* **EXERCISE AIM**: Exact copies of all the lines below are wanted, without a single picture.

* **DATASET EXCERPT**:
========================

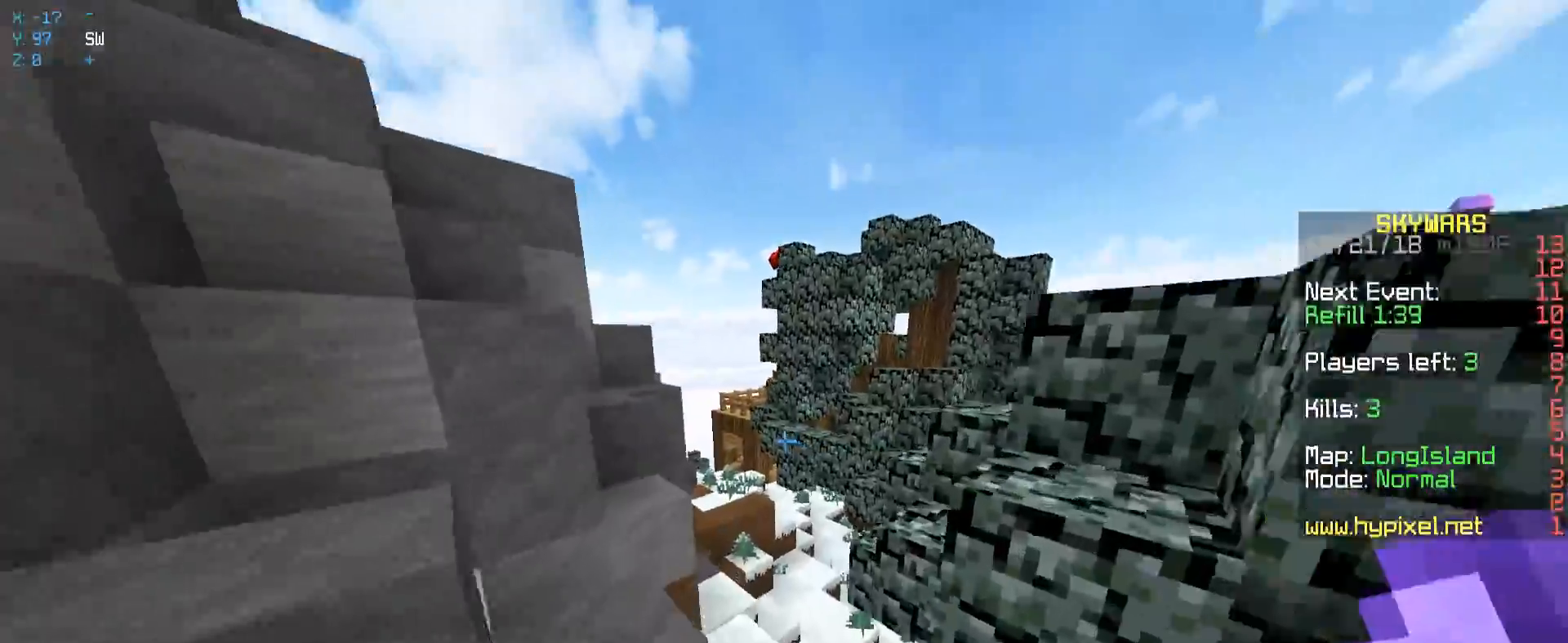
{"keys": ["w"], "mouse": [], "events": []}
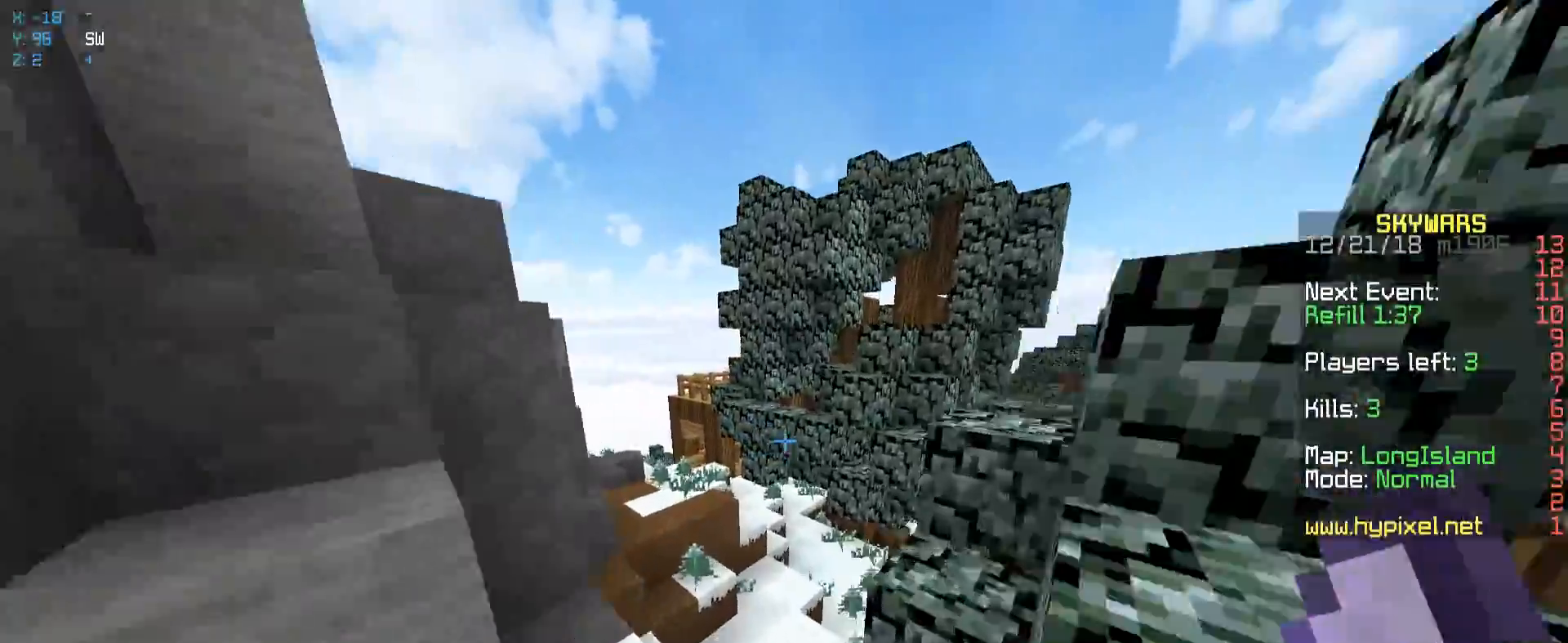
{"keys": ["w"], "mouse": [], "events": [[200, "a", "down"], [333, "a", "up"]]}
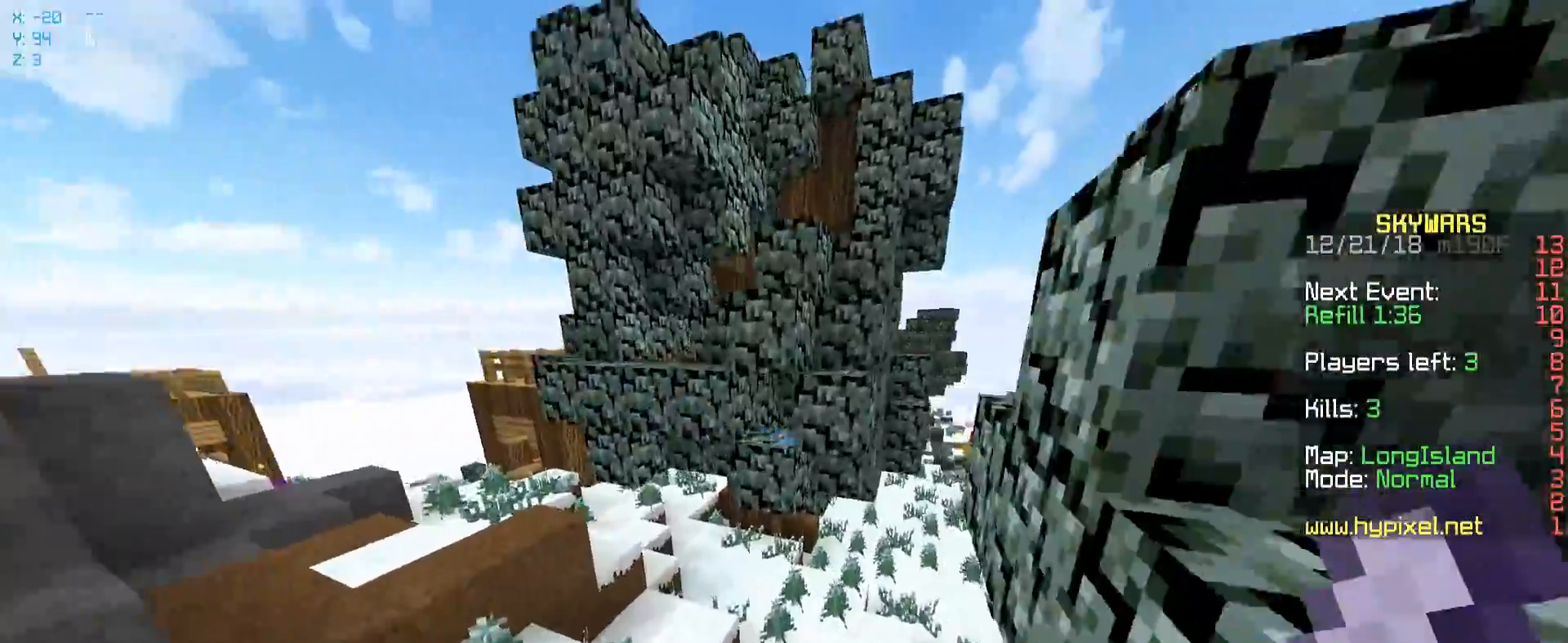
{"keys": ["w"], "mouse": [], "events": []}
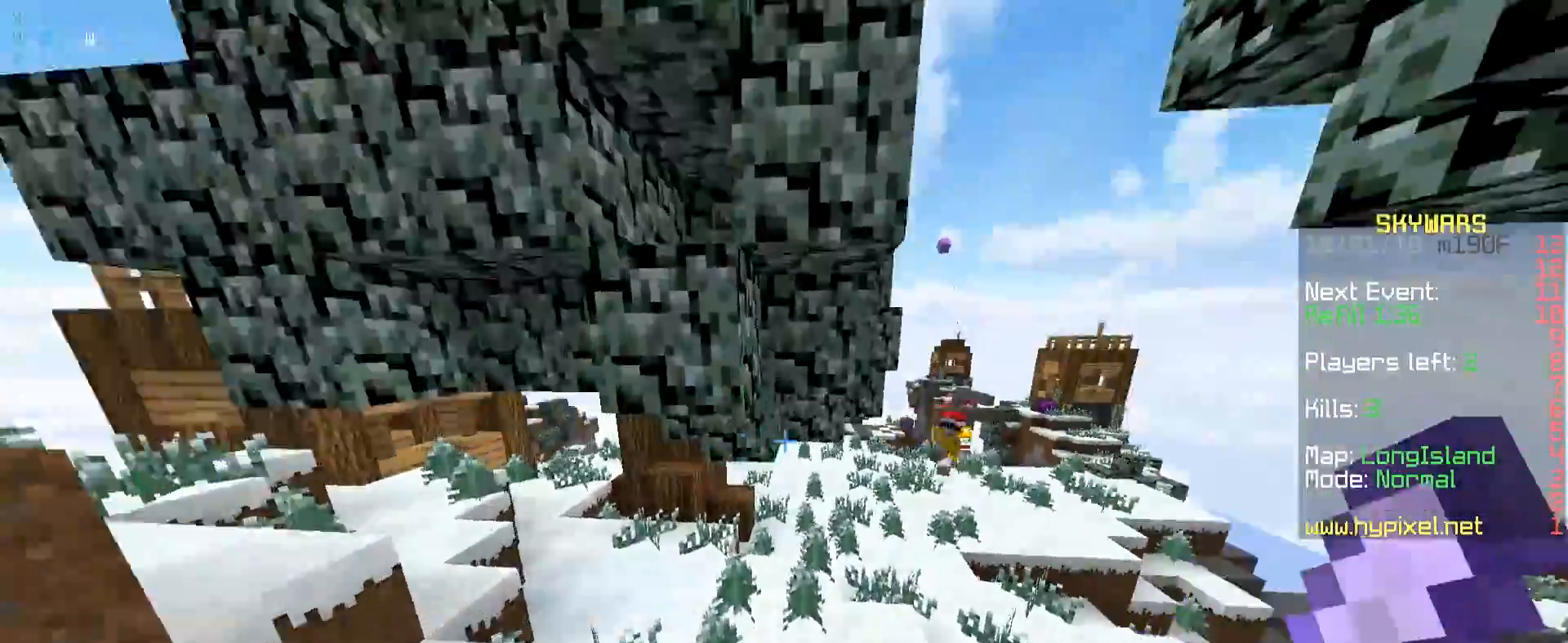
{"keys": ["a", "w"], "mouse": ["right"], "events": [[267, "a", "down"], [467, "mouse_right", "down"]]}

========================

* **ANSWER**:
{"keys": ["w"], "mouse": [], "events": []}
{"keys": ["w"], "mouse": [], "events": [[200, "a", "down"], [333, "a", "up"]]}
{"keys": ["w"], "mouse": [], "events": []}
{"keys": ["a", "w"], "mouse": ["right"], "events": [[267, "a", "down"], [467, "mouse_right", "down"]]}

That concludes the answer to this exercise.